WHAT TO PRODUCE:
Repeat exactly, and only, the lines running from the one that holds "gennaio 2024, 10:15" to the end of the records.

(Collected data entries)

··········

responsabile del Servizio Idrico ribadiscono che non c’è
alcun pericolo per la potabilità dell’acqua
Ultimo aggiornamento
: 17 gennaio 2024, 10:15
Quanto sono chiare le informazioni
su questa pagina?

··········

EXERCISE ANSWER:
: 17 gennaio 2024, 10:15
Quanto sono chiare le informazioni
su questa pagina?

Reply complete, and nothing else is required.